Informaticien, époux et passionné par la théologie biblique (pour la beauté de l'histoire de la Bible), la philosophie analytique (pour son style rigoureux) et la philosophie thomiste (ou classique, plus généralement) pour ses riches apports en apologétique (théisme, Trinité, Incarnation...) et pour la vie de tous les jours (famille, travail, sexualité, politique...).

2 Commentaires

  1. Le bihan

    Bonjour, dans cet article vous dites que les libéraux croient souvent que toutes les religions mènent à Dieu.Ce que vous conservateurs ne comprenez pas c’est que votre foi mène également à cette idée.En effet vous avez beaucoup de valeurs en commun avec d’autres croyants : charité , travail, famille, frugalité ect… Il n’y a aucune raison au termes de plusieurs siècles d’incompréhension que vous ne reconnaissiez pas les autres croyants comme vos frères.Dire « les œuvres doivent suivre la conversion «  ou « il faut des œuvres pour être sauvé «  ne sont pas des propositions qui amènent une pratique différente.

    Réponse
    • Maxime Georgel

      Bonjour,

      “Mener à Dieu” s’entend ici dans le sens “procurer le salut éternel avec Dieu”. La position conservatrice à ce sujet est que le nom de Jésus est le seul qui soit donné aux hommes pour être sauvé et que seule la foi en son nom sauve. Dès lors, le fait que des valeurs communes existent est hors de propos. Des valeurs communes existent entre tous les hommes d’ailleurs, croyants ou non. Ce n’est pas une éthique commune qui sauve. Lorsque Paul précise son éthique sexuelle en 1 Corinthiens 5 et 6, il la fonde sur les articles de la foi chrétienne et non sur des valeurs communes.
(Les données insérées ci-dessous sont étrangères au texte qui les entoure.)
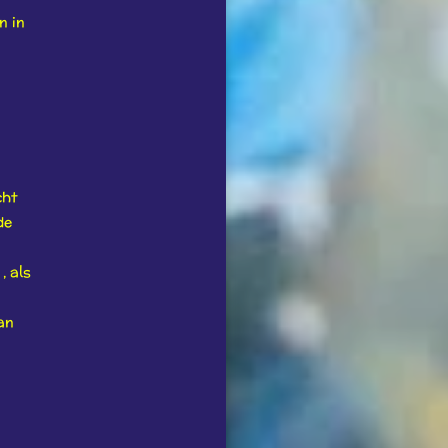
n in
cht
de
, als
an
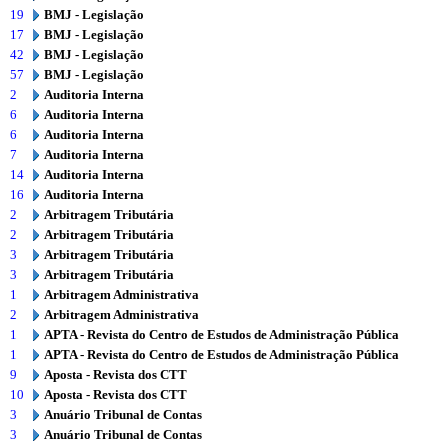
19
BMJ - Legislação
17
BMJ - Legislação
42
BMJ - Legislação
57
BMJ - Legislação
2
Auditoria Interna
6
Auditoria Interna
6
Auditoria Interna
7
Auditoria Interna
14
Auditoria Interna
16
Auditoria Interna
2
Arbitragem Tributária
2
Arbitragem Tributária
3
Arbitragem Tributária
3
Arbitragem Tributária
1
Arbitragem Administrativa
2
Arbitragem Administrativa
1
APTA - Revista do Centro de Estudos de Administração Pública
1
APTA - Revista do Centro de Estudos de Administração Pública
9
Aposta - Revista dos CTT
10
Aposta - Revista dos CTT
3
Anuário Tribunal de Contas
3
Anuário Tribunal de Contas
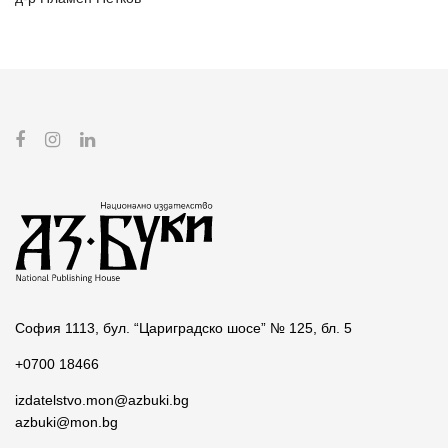
София 1113, бул. “Цариградско шосе” № 125, бл. 5
+0700 18466
izdatelstvo.mon@azbuki.bg
azbuki@mon.bg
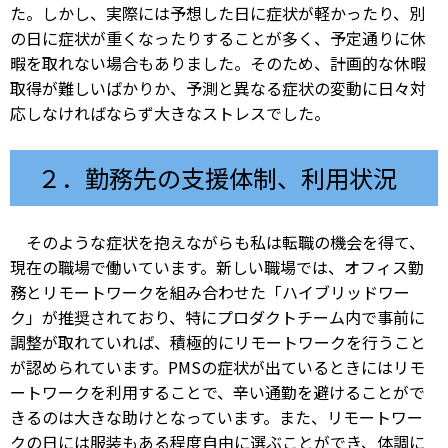
た。しかし、実際には予想した日に症状が軽かったり、別
の日に症状が重くなったりすることが多く、予定通りに休
暇を取れない場合もありました。そのため、計画的な休暇
取得が難しいばかりか、予測と異なる症状の変動に日々対
応しなければならず大きなストレスでした。
２．勤務先の支援体制、利用状況
そのような症状を抱えながらも私は転職の機会を得て、
現在の職場で働いています。新しい職場では、オフィス勤
務とリモートワークを組み合わせた「ハイブリッドワー
ク」が推奨されており、特にプロダクトチーム内で事前に
調整が取れていれば、積極的にリモートワークを行うこと
が認められています。PMSの症状が出ているときにはリモ
ートワークを利用することで、辛い通勤を避けることがで
きるのは大きな助けとなっています。また、リモートワー
クの日には服装もある程度自由に選ぶことができ、体調に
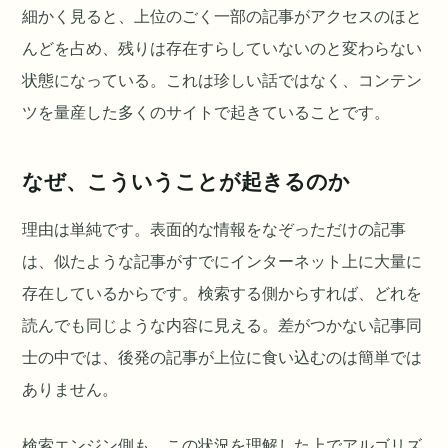
細かく見ると、上位のごく一部の記事がアクセスのほと
んどを占め、残りは存在すらしていないのと変わらない
状態になっている。これは珍しい話ではなく、コンテン
ツを量産した多くのサイトで起きていることです。
なぜ、こういうことが起きるのか
理由は単純です。表面的な情報をなぞっただけの記事
は、似たような記事がすでにインターネット上に大量に
存在しているからです。検索する側からすれば、どれを
読んでも同じような内容に見える。差がつかない記事同
士の中では、後発の記事が上位に食い込むのは簡単では
ありません。
検索エンジン側も、この状況を理解した上でアルゴリズ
      En argumentant pour l’excommunication d’une personne immorale sexuellement en 1 Corinthiens 5 et 6, Paul invoque des vérités qui composeront le credo :

      1. La communion de l’Eglise nécessite d’en conserver la sainteté (5.6-8) : un peu de levain fait lever toute la pâte. La moralité n’est pas l’histoire d’individus, l’Eglise est une communion aussi morale. C’est protéger toute l’Eglise et non uniquement prendre soin de la corruption d’un individu.
      2. Le retout du Christ pour juger les vivants et les morts est invoqué par Paul pour le fait qu’il faille juger aujourd’hui la situaiton en question (5.3-5, 6.9). Cette doctrine ne peut pas être conçue indépendamment de ses conséquences éthiques.
      3. En 5.7 et 6.19-20, c’est sur la mort sacrificielle du Christ, rachetant nos corps, que Paul fonde son argumentation. Ces corps sont demeure du Saint-Esprit.
      4. Une allusion au sens du baptême pour la rémission des péchés est faite en 6.11. Notre ancienne manière de vivre, avant notre baptême, est censée être délaissée.
      5. La résurrection des corps est aussi mentionnée par Paul en 6.13-17 : le corps du chrétien est consacré pour la resurrection.
      6. Paul mentionne de plus le récit de la création : puisque Dieu est créateur de nos corps, c’est lui qui définit la nature de ce que nous faisons avec notre corps et il a voulu que la relation sexuelle unisse en une seule chair.
      7. Enfin, Paul cite un texte des Écritures vétérotestamentaires pour justifier qu’on doive extraire le méchant de la communauté. Il agit “selon les Écritures” comprises comme chrétiennes, y compris l’Ancien Testament.

      Ainsi, prétendre que parce qu’il y a des valeurs communes, il y a une voie commune vers Dieu est incongru, principalement parce que c’est le fondement doctrinal de cette éthique qui importe autant que l’éthique.